Even as some researchers puzzle over the mystery of rare responders, others are finding that the immune system may play a crucial role in how patients react to bestselling antibody drugs. These drugs — such as Herceptin for breast cancer (Genentech) and Erbitux for colon cancer (Eli Lilly) — were designed to bind to signaling molecules on tumors and disrupt cell growth signals. But it turns out that they perform a second role, which drug companies have paid scant attention to until recently: flagging the immune system to kill cancer.
Rockefeller University researcher Jeffrey Ravetch has shown that antibody drugs like Herceptin no longer work well in lab mice when the portion of the antibody that flags the immune system is damaged — even through they still bind perfectly well to the tumor.
Researchers explore second-generation antibody treatments
Genetic differences in people's immune systems may also explain why some people respond much better to antibody drugs than others. Last year an Italian study of 54 breast cancer patients found that patients whose white blood cells had certain gene variants were far more likely to respond to Herceptin than those who had different variants. Similar results have been found with some other antibody drugs.

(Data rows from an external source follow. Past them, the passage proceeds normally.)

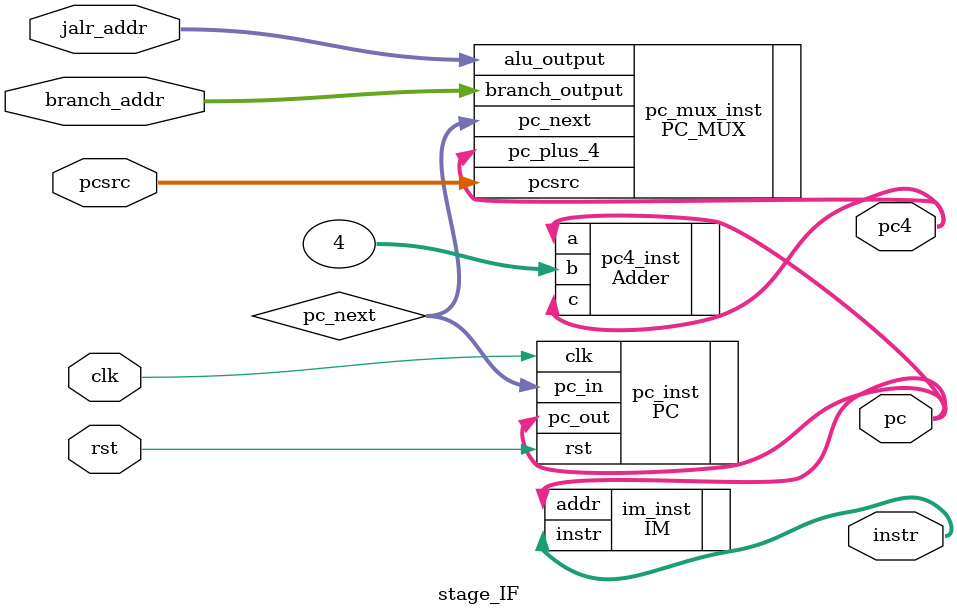
<source format=v>
module stage_IF(
    
    input wire clk,
    input wire rst,

    input wire [31:0] jalr_addr,
    input wire [31:0] branch_addr,
    input wire [1:0] pcsrc,

    output wire [31:0] instr,
    output wire [31:0] pc,
    output wire [31:0] pc4

);

wire [31:0] pc_next;




Adder pc4_inst(
    .a(pc),
    .b(32'd4),
    .c(pc4)
);

PC_MUX pc_mux_inst(

    .pc_plus_4(pc4),
    .branch_output(branch_addr),
    .alu_output(jalr_addr),
    .pcsrc(pcsrc),
    .pc_next(pc_next)

);

PC pc_inst(
    .clk(clk),
    .rst(rst),
    .pc_in(pc_next),
    .pc_out(pc)

);

IM im_inst(
    .addr(pc),
    .instr(instr)
);



endmodule

</source>
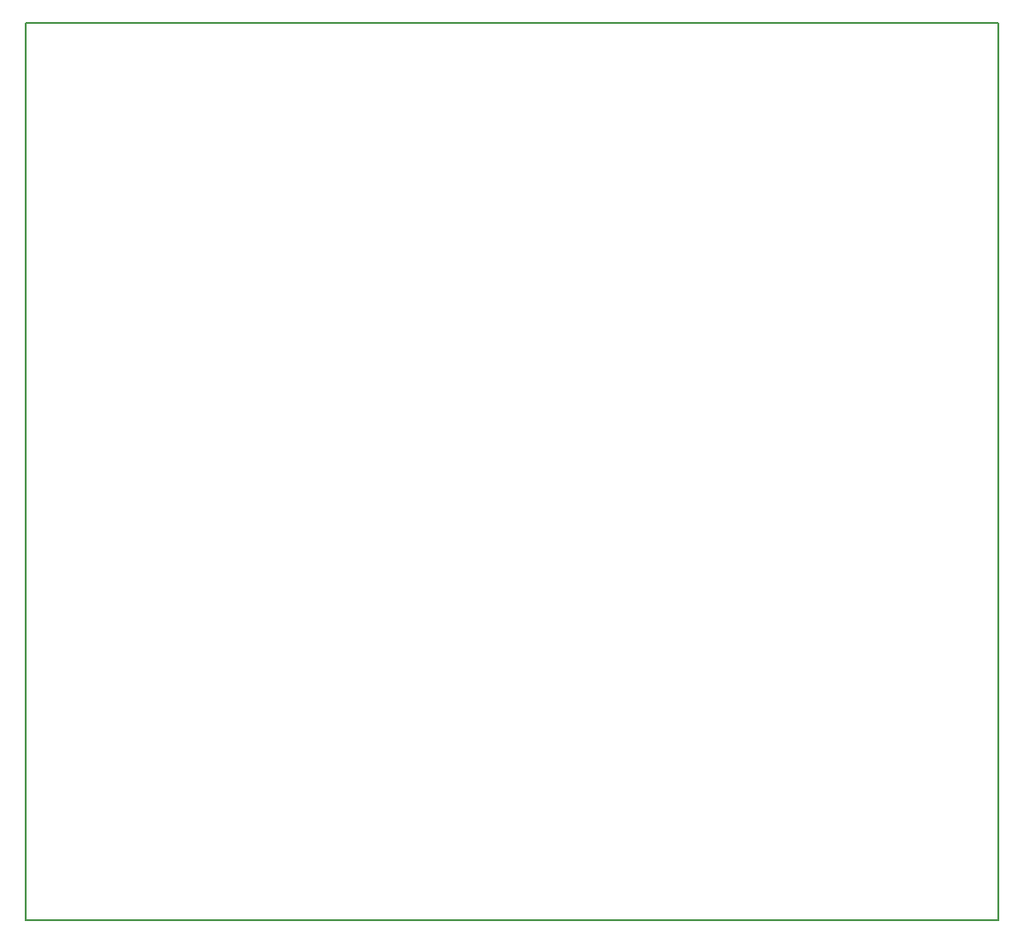
<source format=gbo>
G04 MADE WITH FRITZING*
G04 WWW.FRITZING.ORG*
G04 DOUBLE SIDED*
G04 HOLES PLATED*
G04 CONTOUR ON CENTER OF CONTOUR VECTOR*
%ASAXBY*%
%FSLAX23Y23*%
%MOIN*%
%OFA0B0*%
%SFA1.0B1.0*%
%ADD10R,3.543310X3.267720X3.527310X3.251720*%
%ADD11C,0.008000*%
%LNSILK0*%
G90*
G70*
G54D11*
X4Y3264D02*
X3539Y3264D01*
X3539Y4D01*
X4Y4D01*
X4Y3264D01*
D02*
G04 End of Silk0*
M02*
</source>
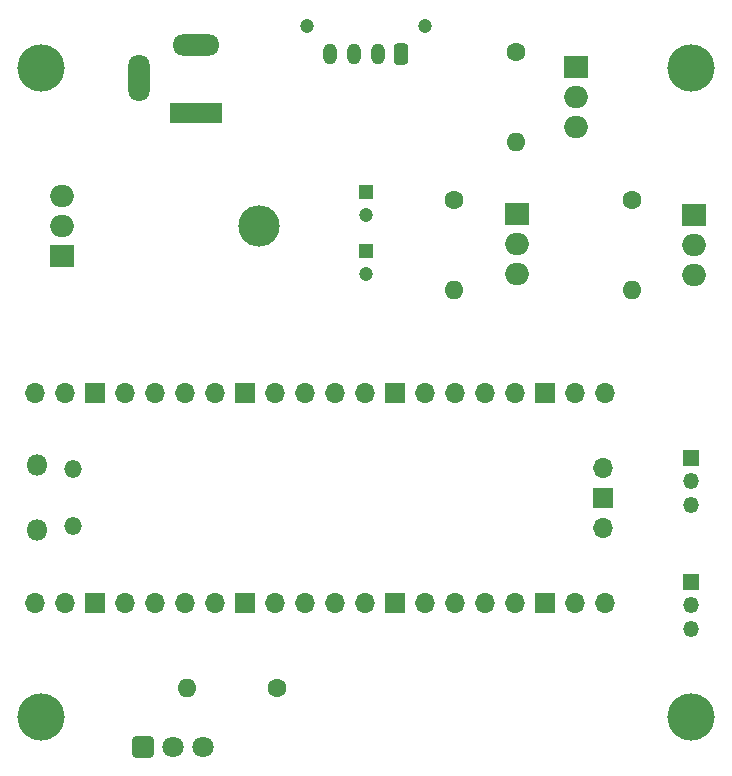
<source format=gbs>
%TF.GenerationSoftware,KiCad,Pcbnew,7.0.0-1.fc37*%
%TF.CreationDate,2023-03-02T16:58:32+00:00*%
%TF.ProjectId,led_strip_controller,6c65645f-7374-4726-9970-5f636f6e7472,4*%
%TF.SameCoordinates,Original*%
%TF.FileFunction,Soldermask,Bot*%
%TF.FilePolarity,Negative*%
%FSLAX46Y46*%
G04 Gerber Fmt 4.6, Leading zero omitted, Abs format (unit mm)*
G04 Created by KiCad (PCBNEW 7.0.0-1.fc37) date 2023-03-02 16:58:32*
%MOMM*%
%LPD*%
G01*
G04 APERTURE LIST*
G04 Aperture macros list*
%AMRoundRect*
0 Rectangle with rounded corners*
0 $1 Rounding radius*
0 $2 $3 $4 $5 $6 $7 $8 $9 X,Y pos of 4 corners*
0 Add a 4 corners polygon primitive as box body*
4,1,4,$2,$3,$4,$5,$6,$7,$8,$9,$2,$3,0*
0 Add four circle primitives for the rounded corners*
1,1,$1+$1,$2,$3*
1,1,$1+$1,$4,$5*
1,1,$1+$1,$6,$7*
1,1,$1+$1,$8,$9*
0 Add four rect primitives between the rounded corners*
20,1,$1+$1,$2,$3,$4,$5,0*
20,1,$1+$1,$4,$5,$6,$7,0*
20,1,$1+$1,$6,$7,$8,$9,0*
20,1,$1+$1,$8,$9,$2,$3,0*%
G04 Aperture macros list end*
%ADD10R,2.000000X1.905000*%
%ADD11O,2.000000X1.905000*%
%ADD12C,4.000000*%
%ADD13O,3.500000X3.500000*%
%ADD14R,4.400000X1.800000*%
%ADD15O,4.000000X1.800000*%
%ADD16O,1.800000X4.000000*%
%ADD17C,1.600000*%
%ADD18O,1.600000X1.600000*%
%ADD19RoundRect,0.248400X-0.651600X-0.651600X0.651600X-0.651600X0.651600X0.651600X-0.651600X0.651600X0*%
%ADD20C,1.800000*%
%ADD21C,1.200000*%
%ADD22RoundRect,0.250000X0.350000X0.650000X-0.350000X0.650000X-0.350000X-0.650000X0.350000X-0.650000X0*%
%ADD23O,1.200000X1.800000*%
%ADD24R,1.350000X1.350000*%
%ADD25O,1.350000X1.350000*%
%ADD26R,1.200000X1.200000*%
%ADD27O,1.800000X1.800000*%
%ADD28O,1.500000X1.500000*%
%ADD29O,1.700000X1.700000*%
%ADD30R,1.700000X1.700000*%
G04 APERTURE END LIST*
D10*
X142499999Y-72419999D03*
D11*
X142499999Y-74959999D03*
X142499999Y-77499999D03*
D10*
X147499999Y-59919999D03*
D11*
X147499999Y-62459999D03*
X147499999Y-64999999D03*
D10*
X157499999Y-72459999D03*
D11*
X157499999Y-74999999D03*
X157499999Y-77539999D03*
D12*
X157220000Y-60000000D03*
D13*
X120638726Y-73392717D03*
D10*
X103978726Y-75932717D03*
D11*
X103978726Y-73392717D03*
X103978726Y-70852717D03*
D14*
X115319999Y-63849999D03*
D15*
X115319999Y-58049999D03*
D16*
X110519999Y-60849999D03*
D17*
X142449793Y-58684866D03*
D18*
X142449792Y-66304865D03*
D19*
X110870000Y-117500000D03*
D20*
X113410000Y-117500000D03*
X115950000Y-117500000D03*
D21*
X134720000Y-56425000D03*
X124720000Y-56425000D03*
D22*
X132720000Y-58825000D03*
D23*
X130719999Y-58824999D03*
X128719999Y-58824999D03*
X126719999Y-58824999D03*
D24*
X157219999Y-103499999D03*
D25*
X157219999Y-105499999D03*
X157219999Y-107499999D03*
D26*
X129719999Y-75499999D03*
D21*
X129720000Y-77500000D03*
D27*
X101869999Y-99114999D03*
D28*
X104899999Y-98814999D03*
X104899999Y-93964999D03*
D27*
X101869999Y-93664999D03*
D29*
X101739999Y-105279999D03*
X104279999Y-105279999D03*
D30*
X106819999Y-105279999D03*
D29*
X109359999Y-105279999D03*
X111899999Y-105279999D03*
X114439999Y-105279999D03*
X116979999Y-105279999D03*
D30*
X119519999Y-105279999D03*
D29*
X122059999Y-105279999D03*
X124599999Y-105279999D03*
X127139999Y-105279999D03*
X129679999Y-105279999D03*
D30*
X132219999Y-105279999D03*
D29*
X134759999Y-105279999D03*
X137299999Y-105279999D03*
X139839999Y-105279999D03*
X142379999Y-105279999D03*
D30*
X144919999Y-105279999D03*
D29*
X147459999Y-105279999D03*
X149999999Y-105279999D03*
X149999999Y-87499999D03*
X147459999Y-87499999D03*
D30*
X144919999Y-87499999D03*
D29*
X142379999Y-87499999D03*
X139839999Y-87499999D03*
X137299999Y-87499999D03*
X134759999Y-87499999D03*
D30*
X132219999Y-87499999D03*
D29*
X129679999Y-87499999D03*
X127139999Y-87499999D03*
X124599999Y-87499999D03*
X122059999Y-87499999D03*
D30*
X119519999Y-87499999D03*
D29*
X116979999Y-87499999D03*
X114439999Y-87499999D03*
X111899999Y-87499999D03*
X109359999Y-87499999D03*
D30*
X106819999Y-87499999D03*
D29*
X104279999Y-87499999D03*
X101739999Y-87499999D03*
X149769999Y-98929999D03*
D30*
X149769999Y-96389999D03*
D29*
X149769999Y-93849999D03*
D17*
X152220000Y-71190000D03*
D18*
X152219999Y-78809999D03*
D26*
X129719999Y-70499999D03*
D21*
X129720000Y-72500000D03*
D12*
X157220000Y-115000000D03*
D17*
X122220000Y-112500000D03*
D18*
X114599999Y-112499999D03*
D12*
X102220000Y-60000000D03*
D17*
X137220000Y-71190000D03*
D18*
X137219999Y-78809999D03*
D12*
X102220000Y-115000000D03*
D24*
X157219999Y-92999999D03*
D25*
X157219999Y-94999999D03*
X157219999Y-96999999D03*
M02*

</source>
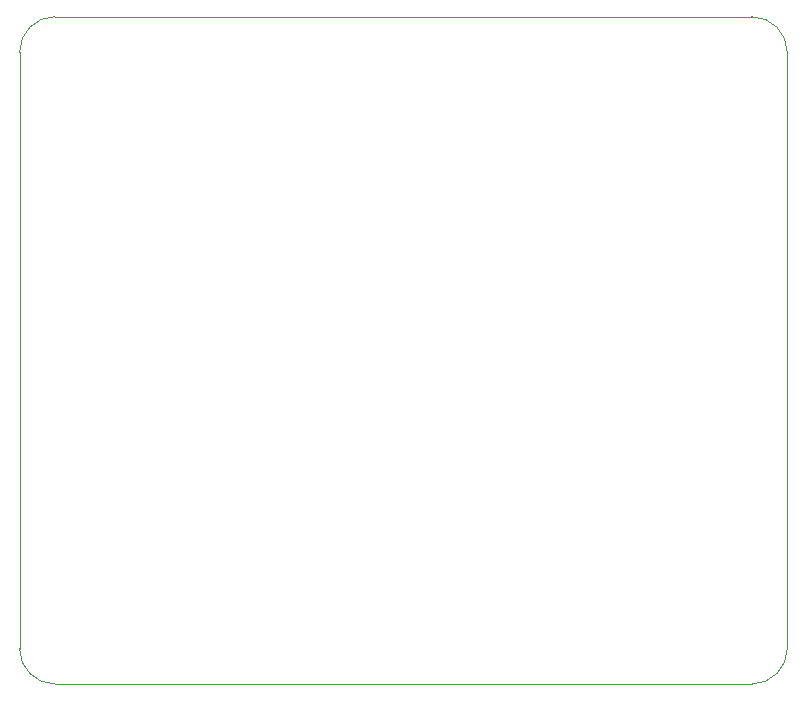
<source format=gbr>
G04 #@! TF.GenerationSoftware,KiCad,Pcbnew,8.0.1*
G04 #@! TF.CreationDate,2025-07-27T10:09:24+02:00*
G04 #@! TF.ProjectId,SVXLink_PiHat_v2,5356584c-696e-46b5-9f50-694861745f76,rev?*
G04 #@! TF.SameCoordinates,Original*
G04 #@! TF.FileFunction,Profile,NP*
%FSLAX46Y46*%
G04 Gerber Fmt 4.6, Leading zero omitted, Abs format (unit mm)*
G04 Created by KiCad (PCBNEW 8.0.1) date 2025-07-27 10:09:24*
%MOMM*%
%LPD*%
G01*
G04 APERTURE LIST*
G04 #@! TA.AperFunction,Profile*
%ADD10C,0.050000*%
G04 #@! TD*
G04 APERTURE END LIST*
D10*
X81000000Y-112000000D02*
X139000000Y-112000000D01*
X81000000Y-55500000D02*
X139000000Y-55500000D01*
X139000000Y-55500000D02*
G75*
G02*
X142000000Y-58500000I0J-3000000D01*
G01*
X77000000Y-58500000D02*
G75*
G02*
X80000000Y-55500000I3000000J0D01*
G01*
X77000000Y-74500000D02*
X77000000Y-58500000D01*
X77000000Y-109000000D02*
X77000000Y-74500000D01*
X142000000Y-109000000D02*
X142000000Y-58500000D01*
X80000000Y-112000000D02*
X81000000Y-112000000D01*
X80000000Y-55500000D02*
X81000000Y-55500000D01*
X80000000Y-112000000D02*
G75*
G02*
X77000000Y-109000000I0J3000000D01*
G01*
X142000000Y-109000000D02*
G75*
G02*
X139000000Y-112000000I-3000000J0D01*
G01*
M02*

</source>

Biotech company researchers are now trying to devise second-generation antibodies that send stronger signals to the immune system, in hopes that far more cancer patients will benefit. "We are very intrigued by this," says Genentech biochemist Mark Sliwkowski, who cautions that the precise role of the immune system in the response to antibody drugs is unclear.
If the new thrust in immune system research goes somewhere, it could mean there will be more survivors like Barbara Bradfield of Puyallup, Wash. In 1992 her breast cancer came roaring back only two years after she'd had a double mastectomy. She had a marshmallow-size tumor on her neck and 16 spots in her lungs. She refused more heavy-duty chemotherapy and faced the fact she was going to die.
Then she found out she qualified for a trial of a drug called Herceptin, which targets 25 per cent of patients whose breast tumors have a certain mutation. She was one of the first patients to take it. Typically, it extends life by five months. But within six months of when she started Herceptin in 1992, Bradfield's tumors had all melted away. They have never come back, and now, at age 66, she is considered cured.